ホテルに戻って朝食を取った後、私は、昨夜家族に書いた絵葉書を出しに行くことにしました。ホテルのフロントで郵便局の場所を聞いて、そこへ着いたときは九時五分。九時から開いた郵便局の、私は十四人目の客でした。どうして分かるかというと、私の取った番号札が十四番だったからです。私の順番になり、三枚の絵葉書を出し、
「一枚は日本で、二枚は英国。」
と窓口の若い男性に伝えます。彼は、引き出しから三枚の切手を取り出し、それを一枚ずつ丁寧に舌で舐めて、絵葉書に貼ってくれました。普通、郵便局の窓口には、水で湿したスポンジが置いてあり、切手はそれで濡らして貼ってくれるでしょう。そもそも、郵便局の職員が、全部切手を舐めていたら、数時間後には、口の中が糊でネチョネチョになると思いませんか。
「美味しい?」
と思わず私は窓口のお兄さんに尋ねました。
「こんな美味い朝飯食べたの初めて。」
とお兄さんが答えたので、局中が大爆笑。
十時から「ルーベンスハウス」が開くというので、私はホテルを出て、昨日通った商店街に入り、ルーベンスハウスと書いてある方向に折れました。広い石畳の通りの真ん中にガラス張りの建物があって、そこで切符を買ったり、荷物を預けたりするようです。その通りには、土曜日ということでマーケットが出ていました。私は時間まで、マーケットを見て歩きました。野菜、果物、花、チーズ、パン、肉とソーセージ、衣料品などの屋台が出ており、ヨーロッパではお馴染みの光景です。オランダに近いこともあって、チーズ屋さんには色々なチーズが並んでいて、なかなか見応えがあります。
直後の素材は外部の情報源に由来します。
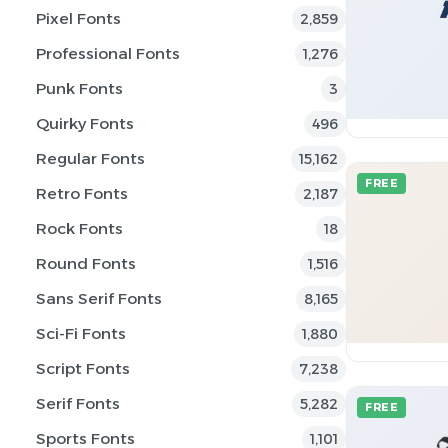
Pixel Fonts
2,859
Professional Fonts
1,276
Punk Fonts
3
Quirky Fonts
496
Regular Fonts
15,162
FREE
Retro Fonts
2,187
Rock Fonts
18
Round Fonts
1,516
Sans Serif Fonts
8,165
Sci-Fi Fonts
1,880
Script Fonts
7,238
Serif Fonts
5,282
FREE
Sports Fonts
1,101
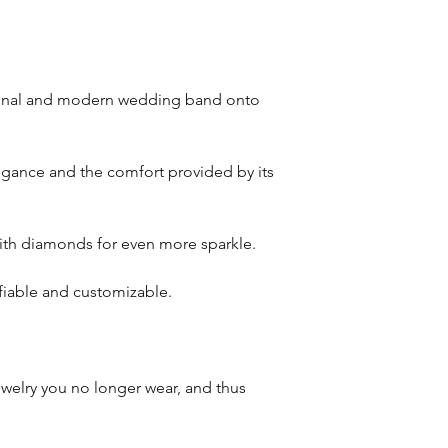
riginal and modern wedding band onto
legance and the comfort provided by its
 with diamonds for even more sparkle.
ifiable and customizable.
welry you no longer wear, and thus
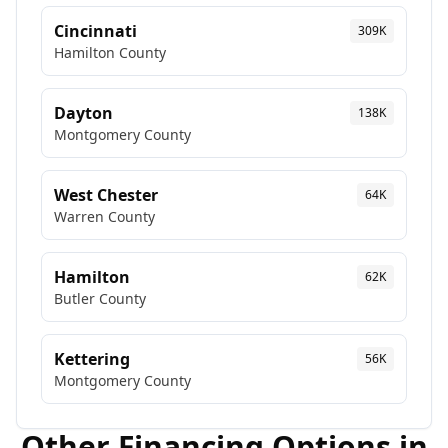
Cincinnati
309K
Hamilton
County
Dayton
138K
Montgomery
County
West Chester
64K
Warren
County
Hamilton
62K
Butler
County
Kettering
56K
Montgomery
County
Other Financing Options in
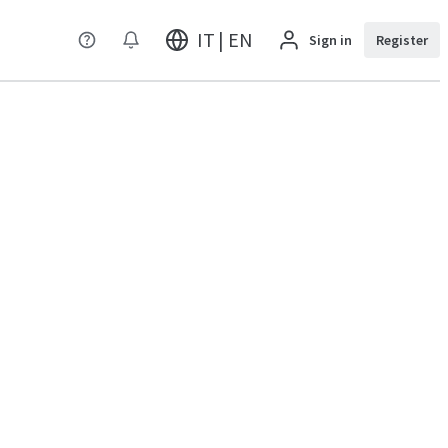
IT | EN
Sign in
Register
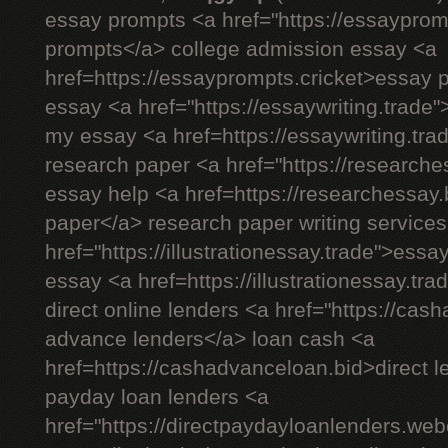
essay prompts <a href="https://essayprom
prompts</a> college admission essay <a
href=https://essayprompts.cricket>essay 
essay <a href="https://essaywriting.trade"
my essay <a href=https://essaywriting.tr
research paper <a href="https://researche
essay help <a href=https://researchessay.
paper</a> research paper writing services
href="https://illustrationessay.trade">essay
essay <a href=https://illustrationessay.tr
direct online lenders <a href="https://ca
advance lenders</a> loan cash <a
href=https://cashadvanceloan.bid>direct l
payday loan lenders <a
href="https://directpaydayloanlenders.we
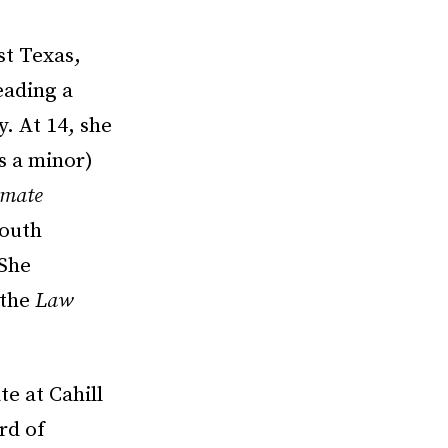
st Texas,
eading a
y. At 14, she
s a minor)
imate
mouth
 She
 the
Law
e at Cahill
rd of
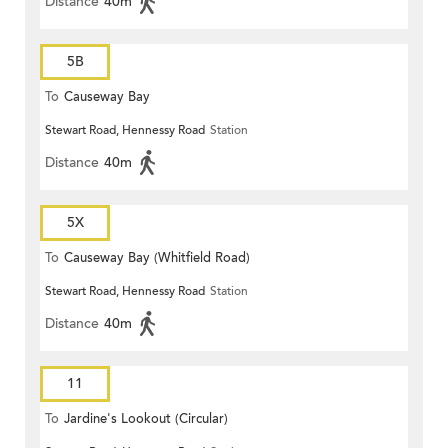
Distance
40m
5B
To
Causeway Bay
Stewart Road, Hennessy Road
Station
Distance
40m
5X
To
Causeway Bay (Whitfield Road)
Stewart Road, Hennessy Road
Station
Distance
40m
11
To
Jardine's Lookout (Circular)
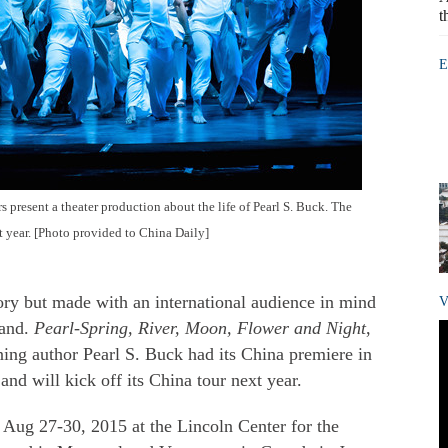
t
E
present a theater production about the life of Pearl S. Buck. The
t year. [Photo provided to China Daily]
ry but made with an international audience in mind
V
land.
Pearl-Spring, River, Moon, Flower and Night
,
nning author Pearl S. Buck had its China premiere in
nd will kick off its China tour next year.
Aug 27-30, 2015 at the Lincoln Center for the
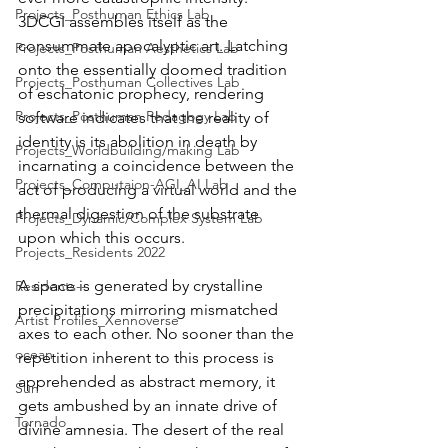
Projects_Posthuman Ethics Lab
3DCGI assembles itself as the 
consummate apocalyptic art. Latching 
Projects_Posthuman Aesthetics Lab
onto the essentially doomed tradition 
Projects_Posthuman Collectives Lab
of eschatonic prophecy, rendering 
Projects_Posthuman Pedagogy Lab
software indicates that the reality of 
identity is its abolition in death by 
Projects_Worldbuilding/making Lab
incarnating a coincidence between the 
Projects_Computaion-AGI_AI Lab
act of producing a virtual world and the 
thermal digestion of the substrate 
Projects_Dynamic/Complex System Lab
upon which this occurs.
Projects_Residents 2022
A space is generated by crystalline 
Residents--
precipitations mirroring mismatched 
Artist Profiles_Xennoverse
axes to each other. No sooner than the 
ocean
repetition inherent to this process is 
apprehended as abstract memory, it 
Sun
gets ambushed by an innate drive of 
Tornado
divine amnesia. The desert of the real 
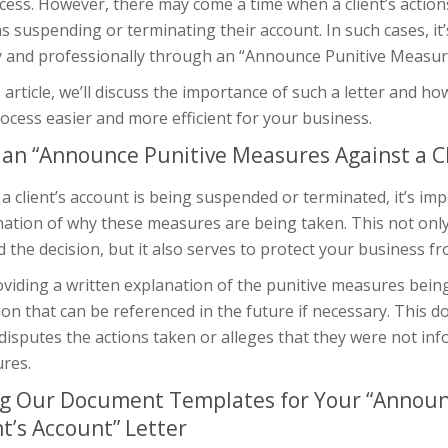
cess. However, there may come a time when a client’s action
s suspending or terminating their account. In such cases, i
y and professionally through an “Announce Punitive Measures
s article, we’ll discuss the importance of such a letter an
ocess easier and more efficient for your business.
an “Announce Punitive Measures Against a Cl
 client’s account is being suspended or terminated, it’s imp
nation of why these measures are being taken. This not only
 the decision, but it also serves to protect your business fr
viding a written explanation of the punitive measures being
ion that can be referenced in the future if necessary. This 
 disputes the actions taken or alleges that they were not in
res.
g Our Document Templates for Your “Announ
nt’s Account” Letter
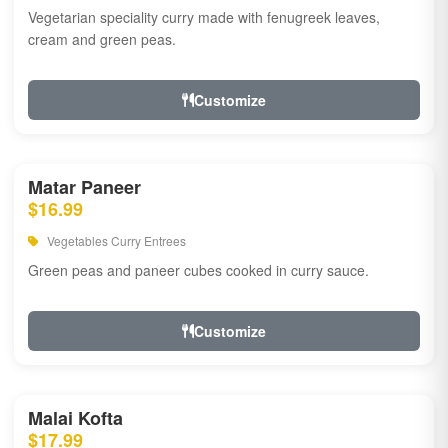
Vegetarian speciality curry made with fenugreek leaves,
cream and green peas.
Customize
Matar Paneer
$16.99
Vegetables Curry Entrees
Green peas and paneer cubes cooked in curry sauce.
Customize
Malai Kofta
$17.99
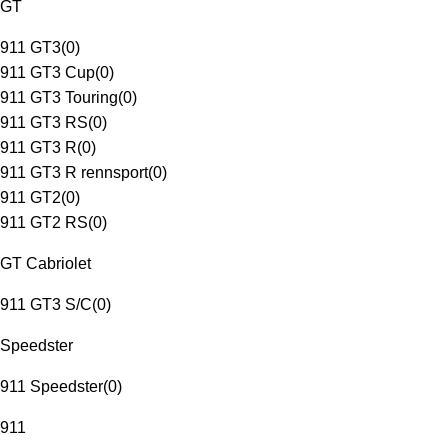
GT
911 GT3
(
0
)
911 GT3 Cup
(
0
)
911 GT3 Touring
(
0
)
911 GT3 RS
(
0
)
911 GT3 R
(
0
)
911 GT3 R rennsport
(
0
)
911 GT2
(
0
)
911 GT2 RS
(
0
)
GT Cabriolet
911 GT3 S/C
(
0
)
Speedster
911 Speedster
(
0
)
911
十時ちょうどにルーベンスハウスの切符売り場に行くと、そこにいたのは私ともうひとりの男性のふたりだけでした。ルーベンスハウスは「アントワープ随一の観光スポット」と聞いていたので、混むといけないので早めに行ったのですが、そんな心配は無用のようです。
「十ユーロで、『コンビ』の切符をお買い求めになると、ルーベンスハウスの他に、別の美術館や大聖堂にも入れますよ。」
と窓口の男性が言うので、
「じゃ、それ。」
と言って買います。五箇所以上行けて、たった十ユーロというのは安いと思いませんか。私は、そのときまだ、周りに建っている家の、どれが「ルーベンスハウス」か知らなかったのです。
「こっちですよ。」
と言われて、褐色の石造りの家の門を潜って中に入りました。そこはすぐに中庭になっていました。
ルーベンスハウスの入り口。彼は二十五年間ここに住んでいたとのことです。